As humans, the problem with listening to this part is that it doesn’t understand that pleasure now doesn’t lead to pleasure or safety later. In fact for humans, pleasure now often leads to pain later.
If we continue to prioritze instant gratification over delayed gratification, we end up suffering under the weight of unsatisfying lives. It can lead to feeling constantly behind, constantly falling short, or constantly struggling with our health or self-care habits.
If you want to feel more satisfied in your life and follow through on your plans, you have to learn how to restore your relationship with this part of you. It requires opening a new dialogue with this part and getting to know it in a new way. In truth, it wants to be your friend. It has your best interest at heart. And it can learn to trust you.
Many of us get to a point in our lives where the be-comfy-part is in the drivers seat, controlling our moment-to-moment behavior. Stepping into a new relationship with this part means that your highest self is taking the wheel again.
Symbolically, whenever your be-comfy-part shows up you can practice saying, “I hear what you’re saying.

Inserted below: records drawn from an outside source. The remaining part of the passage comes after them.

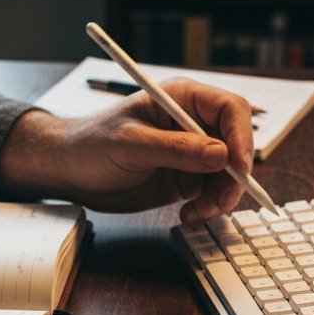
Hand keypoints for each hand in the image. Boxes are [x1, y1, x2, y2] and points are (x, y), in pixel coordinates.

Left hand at [0, 79, 255, 219]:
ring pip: (227, 174)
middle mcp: (193, 124)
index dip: (242, 137)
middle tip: (220, 203)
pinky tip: (188, 215)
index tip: (239, 168)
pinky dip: (207, 207)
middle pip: (236, 146)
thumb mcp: (131, 145)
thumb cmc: (92, 145)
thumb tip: (221, 154)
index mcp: (182, 99)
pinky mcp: (185, 178)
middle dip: (234, 176)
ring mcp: (191, 153)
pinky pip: (211, 193)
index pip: (231, 110)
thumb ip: (176, 149)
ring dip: (221, 197)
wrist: (71, 171)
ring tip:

It would be easier to leave the hardest thing for last. But that means we’re leaving the hardest part for our future self. And that doesn’t feel fair anymore. How about we try things a different way today?”

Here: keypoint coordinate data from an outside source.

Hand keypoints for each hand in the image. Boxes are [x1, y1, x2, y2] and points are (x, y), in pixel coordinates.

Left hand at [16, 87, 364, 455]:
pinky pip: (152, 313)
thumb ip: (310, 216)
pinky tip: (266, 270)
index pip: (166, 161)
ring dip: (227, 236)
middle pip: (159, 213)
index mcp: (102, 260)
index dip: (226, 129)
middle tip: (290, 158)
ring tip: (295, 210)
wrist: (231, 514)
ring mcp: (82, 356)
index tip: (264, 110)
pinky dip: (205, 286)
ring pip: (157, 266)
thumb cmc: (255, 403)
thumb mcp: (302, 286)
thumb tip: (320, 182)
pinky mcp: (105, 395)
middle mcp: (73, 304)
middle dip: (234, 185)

In the beginning, this will feel like hard work. You will literally feel your be-comfy-part kicking and screaming inside you. It will yell and throw its tantrum and do everything it can to make sure you do things the way you’ve always done them.
Be patient with this part. In time it will learn to trust you and eventually relax. But it’s important to allow small shifts to be enough in the beginning.
Find small ways to prove to yourself that you can do hard things, even when this part of you doesn’t want you to. Make the bed in the morning. Empty your car as soon as you get home. Take a few deep breaths. Drink a cup of water before your coffee. I call these types of small challenges my “daily discomfort.”
Notice the energy of the be-comfy-part and how it shows up trying to stop you from doing these things because they feel a little uncomfortable in the moment. It’s that “I don’t really want to…” feeling. Remember, the be-comfy-part NEVER wants you to feel even slightly uncomfortable in the moment.
The be-comfy-part can be very subtle, sometimes barely noticeable, and sometimes quite manipulative. It will pull out all kinds of tricks to keep you from change. It will make you promises. It will try to convince you that doing things differently is a bad idea. It will try and coerce you into waiting until tomorrow to start. It will try to get you to see why this moment is the exception.
Any thought or feeling that is in conflict with your highest goals, values, and plans is by default your be-comfy part showing up to keep you from change.
Remember, from a primitive or animalistic standpoint instant gratification could have meant the difference between life and death. So this part has your best interest at heart, and its influence can feel very powerful. It can show up as a thought, a feeling, an urge, a craving, or a subtle energy of resistance.
The be-comfy-part is showing up every time you’re tempted to procrastinate, delay a task, do the easiest thing first, avoid emotional discomfort, avoid physical discomfort, or back out on your plans. It’s showing up every time you feel an energy that wants to get in the way of your growth and change.
But once you see it for what it is it becomes increasingly easier to push through that energy, align with your highest values, and choose the behavior that will leave you feeling more satisfied later. No one ever regrets doing the hard thing first.
Soon this practice will begin to expand and feel more and more empowering. You are learning the art of prioritizing delayed gratification over instant gratification. And with some dedication and practice, it’s powerful enough to change your life.